For students of BC history, and especially of Vancouver history, Clément’s chapter on the BC Civil Liberties Association will be essential reading. The particular tensions of life in the Lower Mainland, with its free marketeers, Christian fundamentalists, communists, drug culture, and radicals of multiple stripes, is vividly portrayed in the episodes Clément discusses. I was sorry not to see any mention of the Civic Unity Association, a labour human rights organization that was funded by the United Way in the late 1950s and early 1960s. It may be that labour human rights work did not fall away in the 1960s as abruptly as Clément suggests. It is inevitable, however, in ranging from sea to sea, as Clément does, that local specialists will find holes to fill. I hope the work of more deeply investigating these local narratives will be taken up by a horde of honours and graduate students.

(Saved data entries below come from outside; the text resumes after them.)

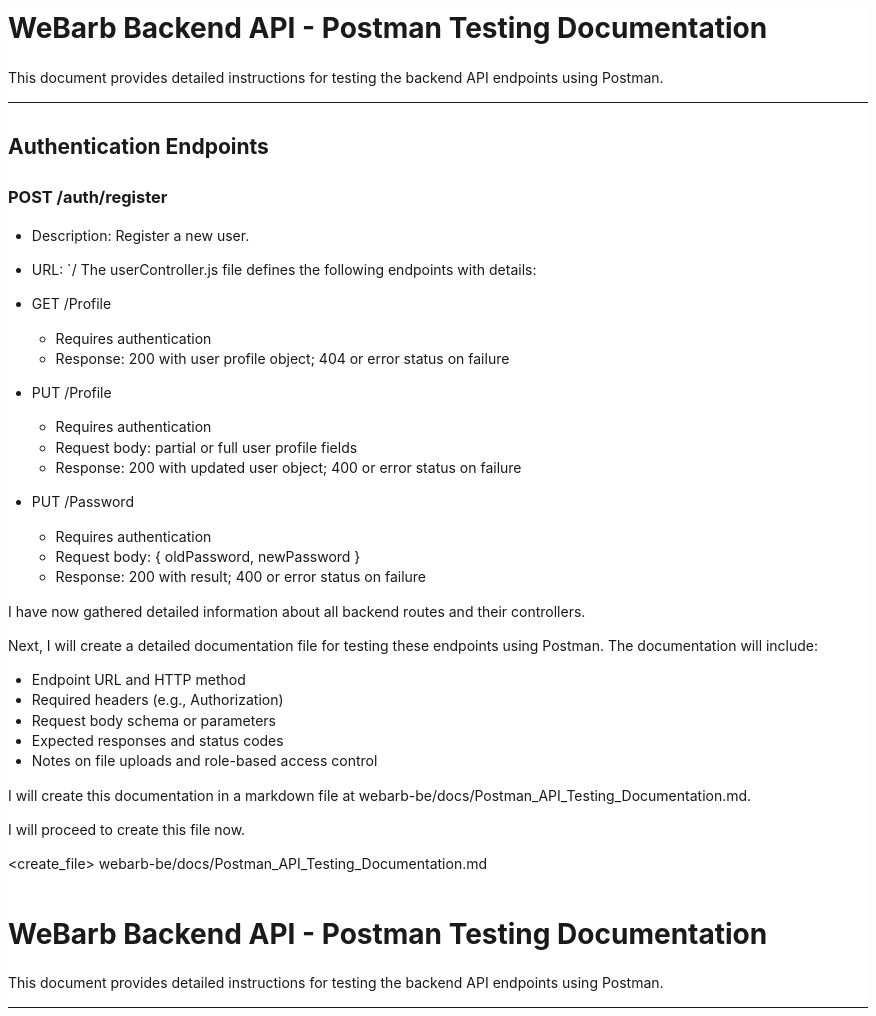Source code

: # WeBarb Backend API - Postman Testing Documentation

This document provides detailed instructions for testing the backend API endpoints using Postman.

---

## Authentication Endpoints

### POST /auth/register
- Description: Register a new user.
- URL: `/<thinking>
The userController.js file defines the following endpoints with details:

- GET /Profile
  - Requires authentication
  - Response: 200 with user profile object; 404 or error status on failure

- PUT /Profile
  - Requires authentication
  - Request body: partial or full user profile fields
  - Response: 200 with updated user object; 400 or error status on failure

- PUT /Password
  - Requires authentication
  - Request body: { oldPassword, newPassword }
  - Response: 200 with result; 400 or error status on failure

I have now gathered detailed information about all backend routes and their controllers.

Next, I will create a detailed documentation file for testing these endpoints using Postman. The documentation will include:
- Endpoint URL and HTTP method
- Required headers (e.g., Authorization)
- Request body schema or parameters
- Expected responses and status codes
- Notes on file uploads and role-based access control

I will create this documentation in a markdown file at webarb-be/docs/Postman_API_Testing_Documentation.md.

I will proceed to create this file now.
</thinking>

<create_file>
<path>webarb-be/docs/Postman_API_Testing_Documentation.md</path>
<content>
# WeBarb Backend API - Postman Testing Documentation

This document provides detailed instructions for testing the backend API endpoints using Postman.

---
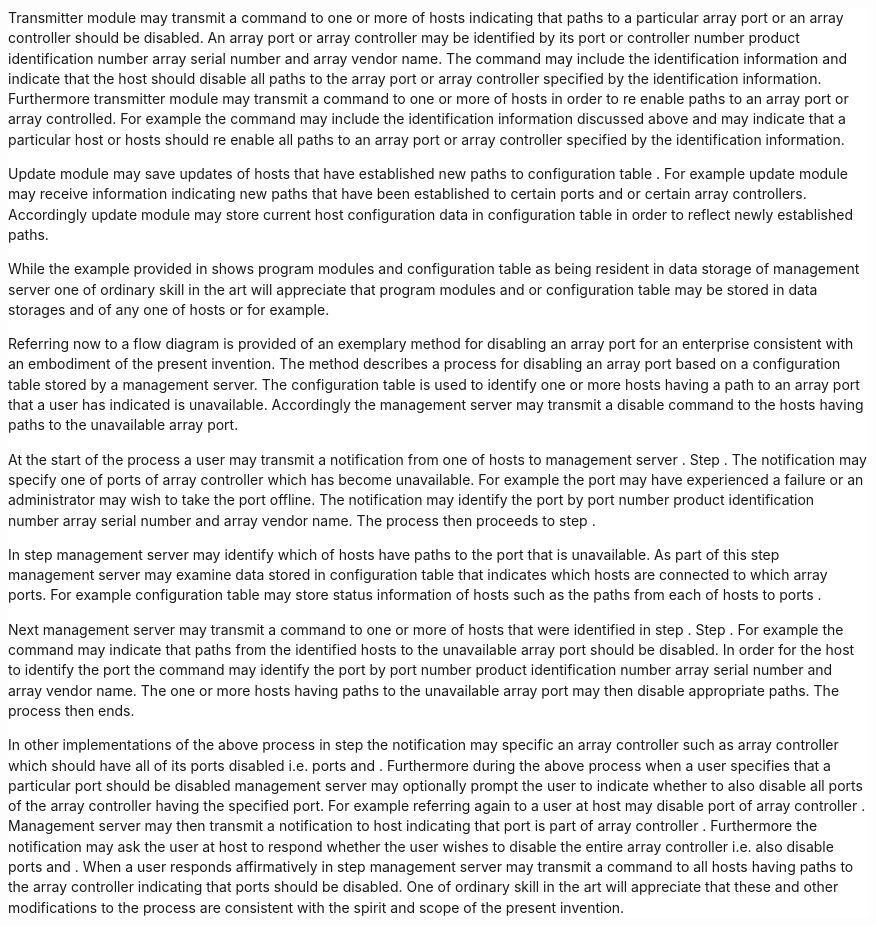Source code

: Transmitter module may transmit a command to one or more of hosts indicating that paths to a particular array port or an array controller should be disabled. An array port or array controller may be identified by its port or controller number product identification number array serial number and array vendor name. The command may include the identification information and indicate that the host should disable all paths to the array port or array controller specified by the identification information. Furthermore transmitter module may transmit a command to one or more of hosts in order to re enable paths to an array port or array controlled. For example the command may include the identification information discussed above and may indicate that a particular host or hosts should re enable all paths to an array port or array controller specified by the identification information.

Update module may save updates of hosts that have established new paths to configuration table . For example update module may receive information indicating new paths that have been established to certain ports and or certain array controllers. Accordingly update module may store current host configuration data in configuration table in order to reflect newly established paths.

While the example provided in shows program modules and configuration table as being resident in data storage of management server one of ordinary skill in the art will appreciate that program modules and or configuration table may be stored in data storages and of any one of hosts or for example.

Referring now to a flow diagram is provided of an exemplary method for disabling an array port for an enterprise consistent with an embodiment of the present invention. The method describes a process for disabling an array port based on a configuration table stored by a management server. The configuration table is used to identify one or more hosts having a path to an array port that a user has indicated is unavailable. Accordingly the management server may transmit a disable command to the hosts having paths to the unavailable array port.

At the start of the process a user may transmit a notification from one of hosts to management server . Step . The notification may specify one of ports of array controller which has become unavailable. For example the port may have experienced a failure or an administrator may wish to take the port offline. The notification may identify the port by port number product identification number array serial number and array vendor name. The process then proceeds to step .

In step management server may identify which of hosts have paths to the port that is unavailable. As part of this step management server may examine data stored in configuration table that indicates which hosts are connected to which array ports. For example configuration table may store status information of hosts such as the paths from each of hosts to ports .

Next management server may transmit a command to one or more of hosts that were identified in step . Step . For example the command may indicate that paths from the identified hosts to the unavailable array port should be disabled. In order for the host to identify the port the command may identify the port by port number product identification number array serial number and array vendor name. The one or more hosts having paths to the unavailable array port may then disable appropriate paths. The process then ends.

In other implementations of the above process in step the notification may specific an array controller such as array controller which should have all of its ports disabled i.e. ports and . Furthermore during the above process when a user specifies that a particular port should be disabled management server may optionally prompt the user to indicate whether to also disable all ports of the array controller having the specified port. For example referring again to a user at host may disable port of array controller . Management server may then transmit a notification to host indicating that port is part of array controller . Furthermore the notification may ask the user at host to respond whether the user wishes to disable the entire array controller i.e. also disable ports and . When a user responds affirmatively in step management server may transmit a command to all hosts having paths to the array controller indicating that ports should be disabled. One of ordinary skill in the art will appreciate that these and other modifications to the process are consistent with the spirit and scope of the present invention.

The more important vulnerability of Clément’s work is on its right flank. Clément’s work is open to attack or appropriation by conservatives such as Tasha Kheiriddin and Adam Daifallah. In their 2005 work, Rescuing Canada’s Right: Blueprint for a Conservative Revolution, they argue that the problem with state funding of human rights associations, and with the Charter Challenges Program that followed them, is that the state should not spend tax money to support “rights” that are actually, in their view, “wrongs.”They would agree with Clément that the advocates of human rights were a small group, but they would dispute his implication that there was a potential for a broad mobilization that this elite failed to deploy. If there had been, they would say, then the market and private donations would have provided the means. The need for government funding, in this logic, proved the illegitimacy of the project. To respond to this logic, historians on the left might want to consider whether celebrating the grassroots versus the elite always helps to accurately identify the mechanisms of progressive change towards a more just society.